Excerpt:

BEGIN

Christmas has come early: Herman Cain is no longer pretending to run for president.

It is for that reason that he has selected BET to air his final interview. A curious decision considering that throughout his campaign, Cain had deliberately avoided any association with African-Americans or the political issues traditionally of concern to the black community.

But last night, Black Entertainment Television (BET) aired a half-hour documentary on Herman Cain’s now defunct candidacy for the GOP Presidential nomination. The segment, entitled ‘The Curious Case of Citizen Cain’, was an homage of sorts to the classic Orson Welles film Citizen Kane, which ironically tells the story of a wealthy businessmen turned political hopeful who sees his chances of winning office derailed by a sex scandal.


The film, often considered one of the greatest of all time, was originally released in the 1940’s, the decade of Herman Cain’s birth. The parallels between the Kane plot line and Cain’s campaign trajectory are uncanny, though neither are based in reality.

This was a fact not lost on the producers at BET, who to my surprise, provided a unique opportunity for Herman Cain to speak directly to an African-American audience, many of whom never quite embraced his Tea Party rhetoric and anti-Obama message, but still wanted insight into what made this particular black man tick. Some would like to believe that Cain was a genuine patriot, committed to leading and helping his country, not simply a cash-driven, book salesman working as the secret tool of the Koch Brothers. There remained an optimism that Cain could not simply be reduced to age-old insults like ‘Sambo’ and ‘Uncle Tom’. Clearly, there was more to this character, right?

Well, yes and no.

BET News correspondent Emmett Miller, who followed the campaign during its glory days, gave Cain the opportunity to answer questions without judgment. The network described it by saying “Cain talks in-depth for the first time to the black audience about what he calls ‘scams perpetrated on blacks’ by liberal black leaders, his fiery brand of “conservatism”:, and the sex scandals that drove him from the Republican presidential race.”

Despite my hesitation in watching, Miller and BET delivered just that. They also managed to find and interview the few — but visible — black Cain supporters. These enthusiasts described their affinity for the former Godfather’s Pizza CEO, explaining that the economy mattered more than anything and this was a man who spoke about jobs and business in a way that resonated with them.

Much like his mostly, white, older patrons, these African-Americans were happy to be associated with both the Tea Party and Herman Cain, as a badge of honor of sorts, seemingly convinced that they lived in a post-racial America. Their even tone suggested that the politics of the hour — dominated as it is with incessant GOP attacks against President Obama, had nothing to do with race. In their opinion, it was all about the economy.

Cain, reveled in this limelight, and on the campaign trail seemed more like a small town celebrity, grateful for the support, than a presidential hopeful, running for the world’s most powerful position. BET’s cameras captured Cain shaking hands, smiling and signing books with the after Sunday service ease of a Baptist minister. And perhaps this has been his appeal all along.

END

Task set:
1 > Answer these from the Herman Cain article, one line each:
(a) What was the BET segment titled?
(b) In which decade was Citizen Kane originally released?
(c) Which BET News correspondent followed the campaign and interviewed Cain?
2 > According to the Herman Cain article, what three subjects did the network say Cain discussed with the black audience?
3 > Why does the Herman Cain article call Cain's choice of BET for his final interview a curious decision?

Data extract:
BEGIN

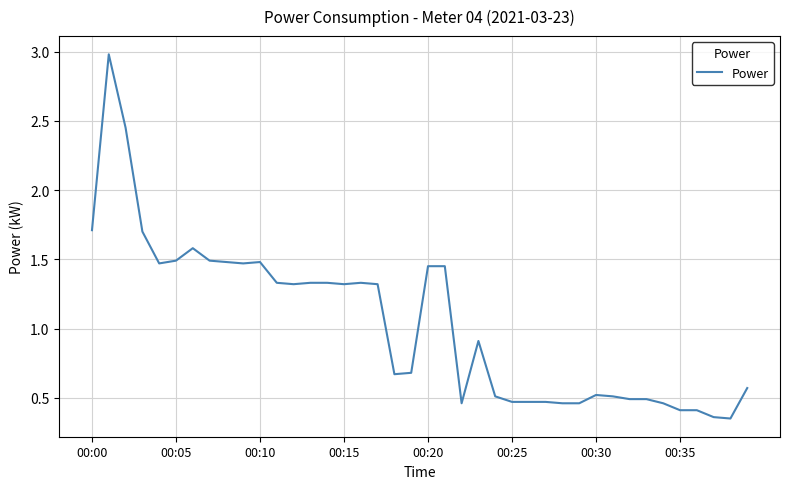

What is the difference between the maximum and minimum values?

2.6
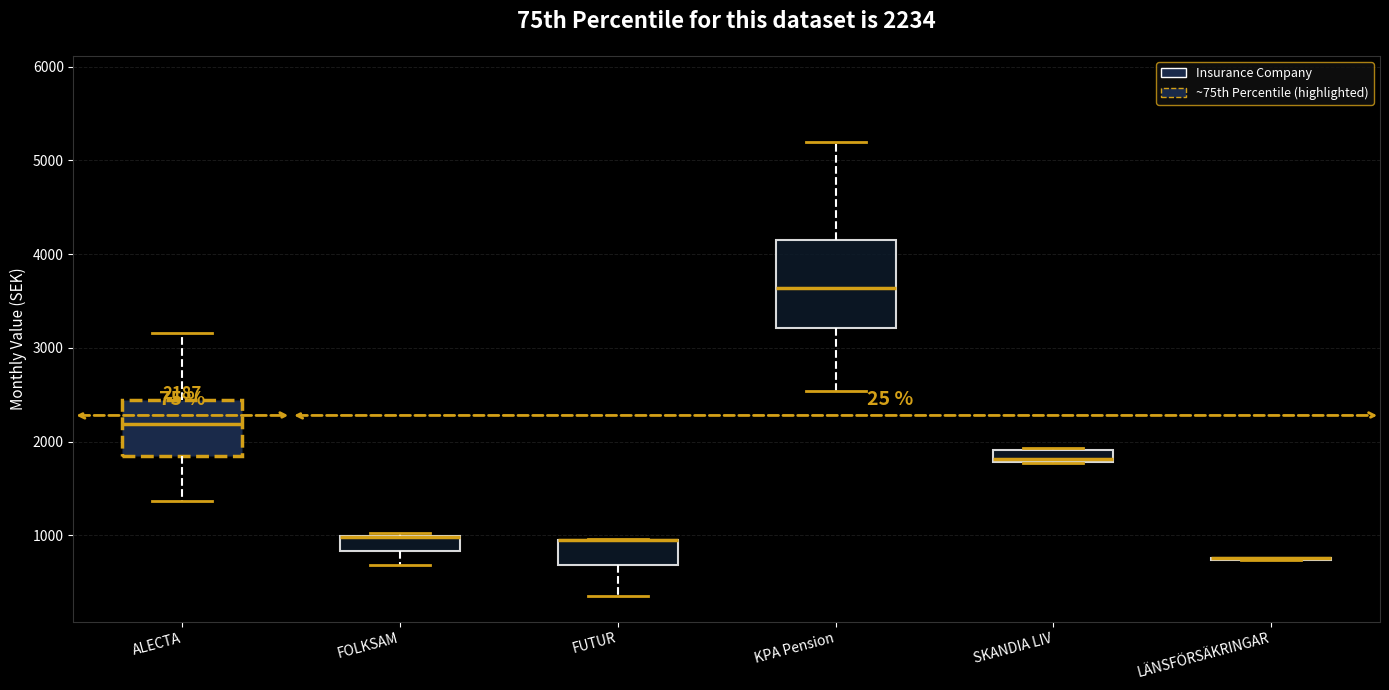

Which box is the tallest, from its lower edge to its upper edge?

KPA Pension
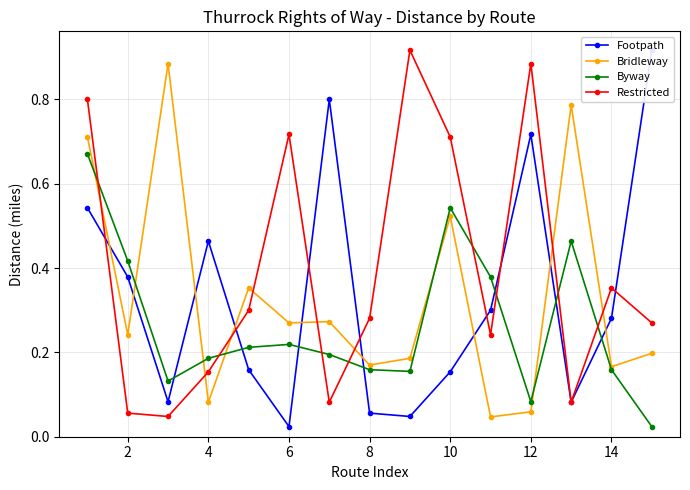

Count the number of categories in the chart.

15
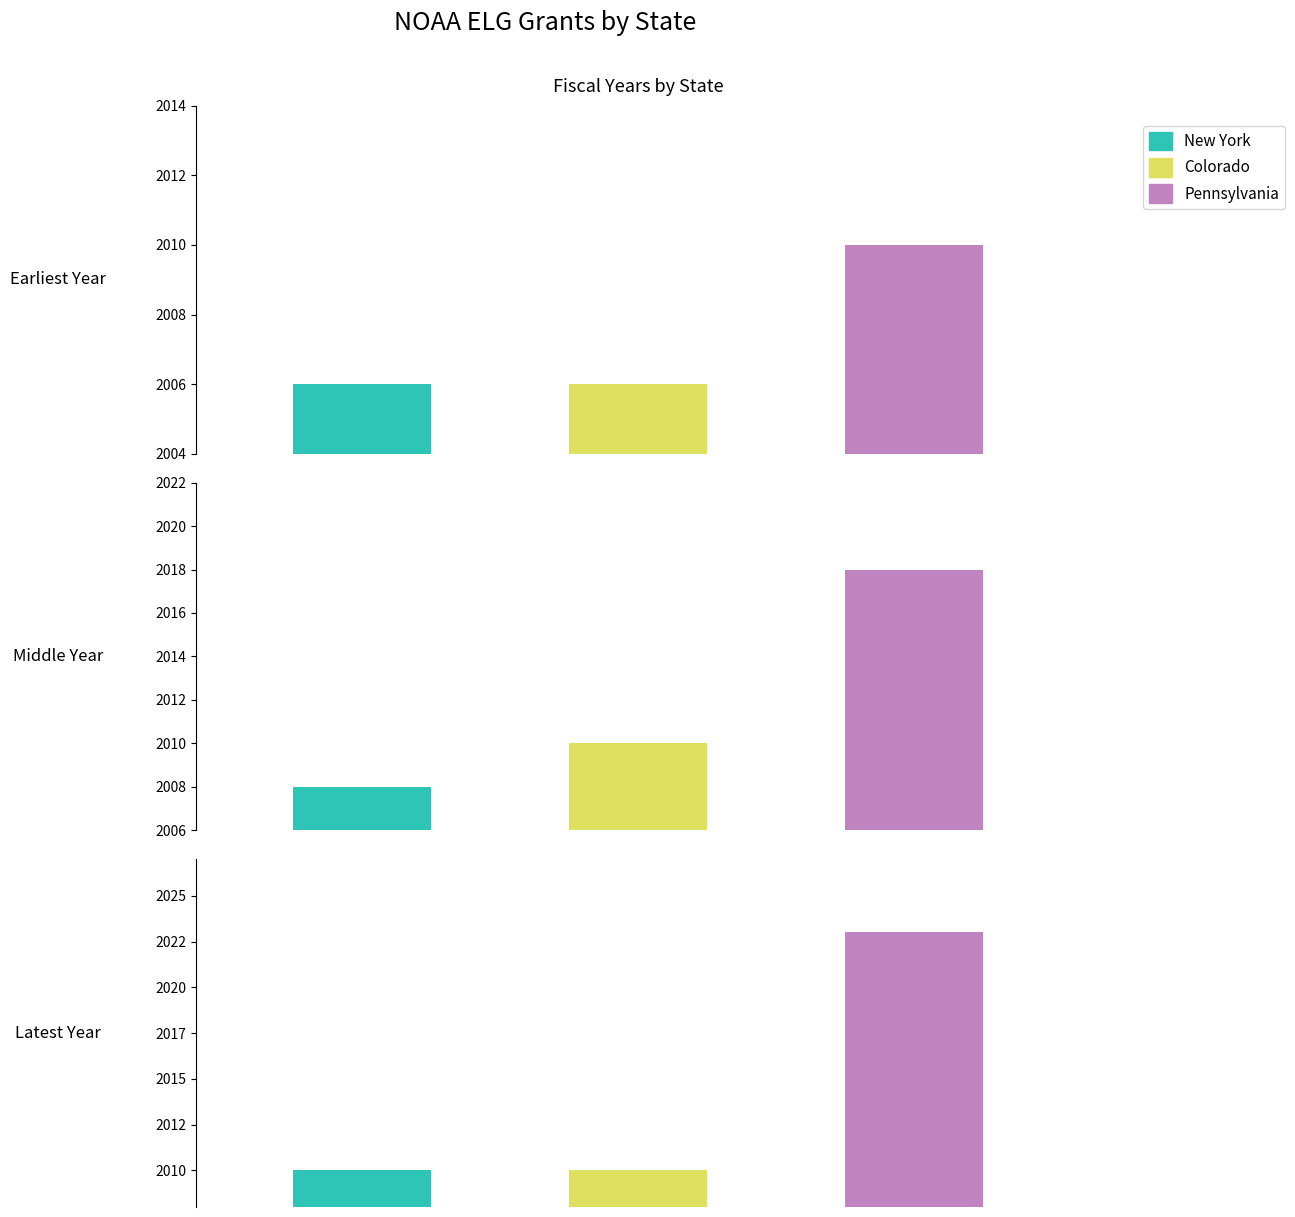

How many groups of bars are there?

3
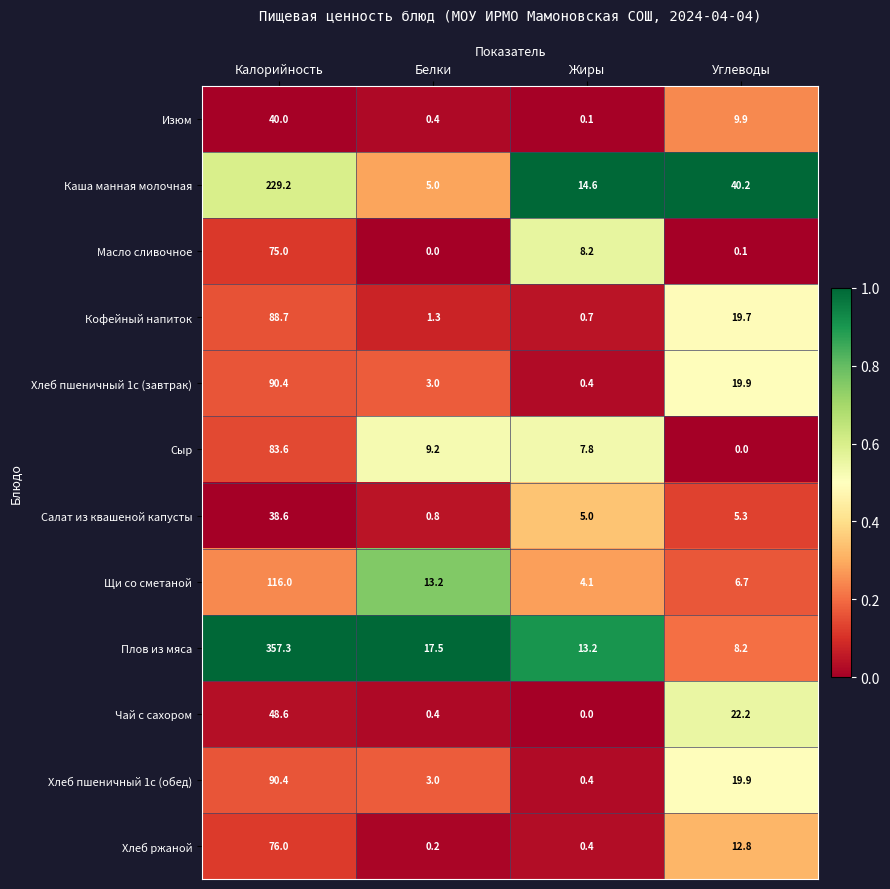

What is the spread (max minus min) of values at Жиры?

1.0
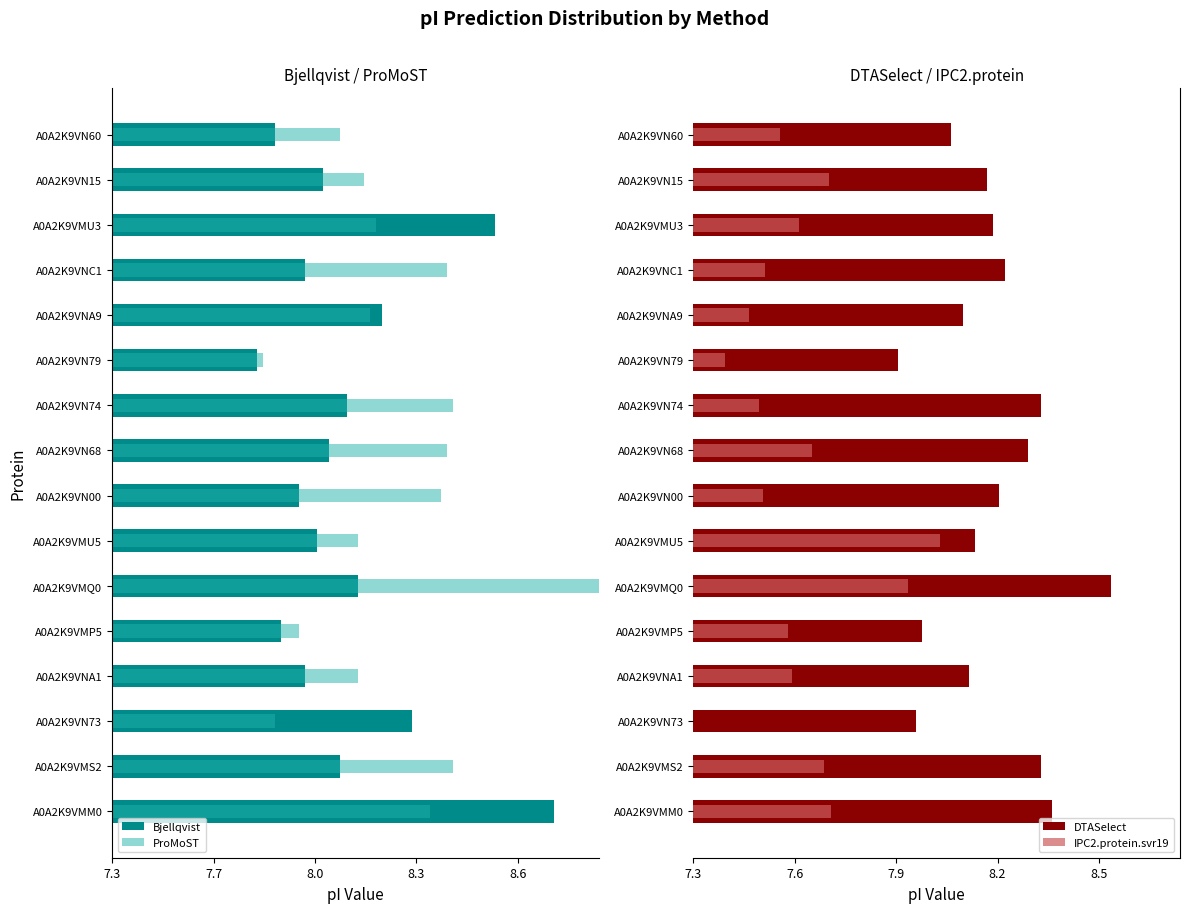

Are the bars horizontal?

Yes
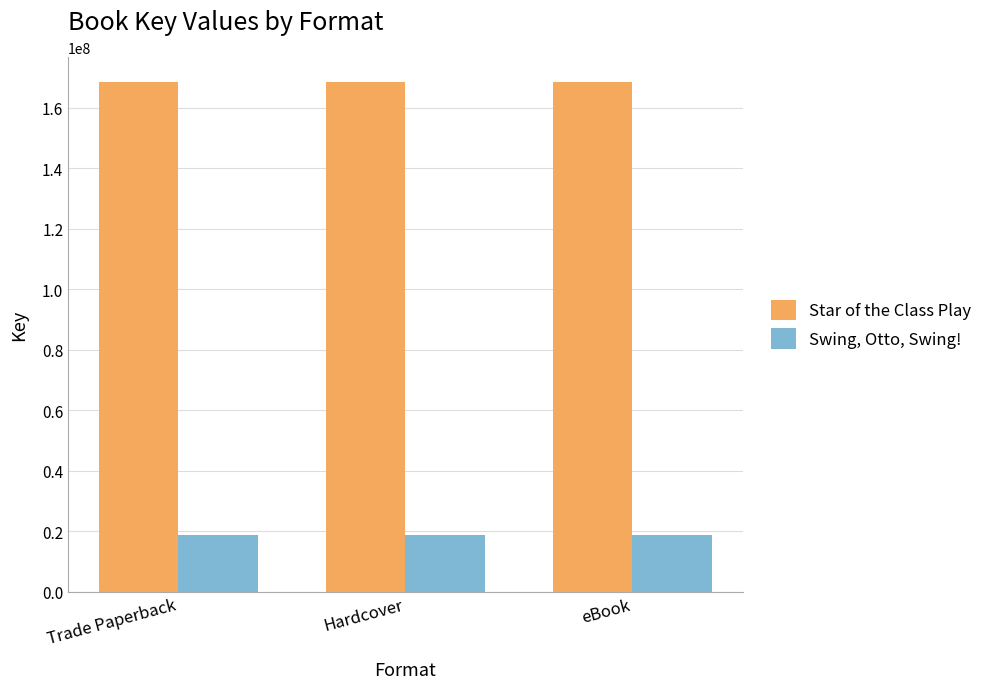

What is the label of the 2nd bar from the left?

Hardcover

END

Answers to each task:
1 >
(a) 'The Curious Case of Citizen Cain'
(b) The 1940's
(c) Emmett Miller

2 >
- What he calls "scams perpetrated on blacks" by liberal black leaders
- His fiery brand of "conservatism"
- The sex scandals that drove him from the Republican presidential race

3 > It is curious because throughout his campaign, Cain had deliberately avoided any association with African-Americans or with the political issues that traditionally concern the black community.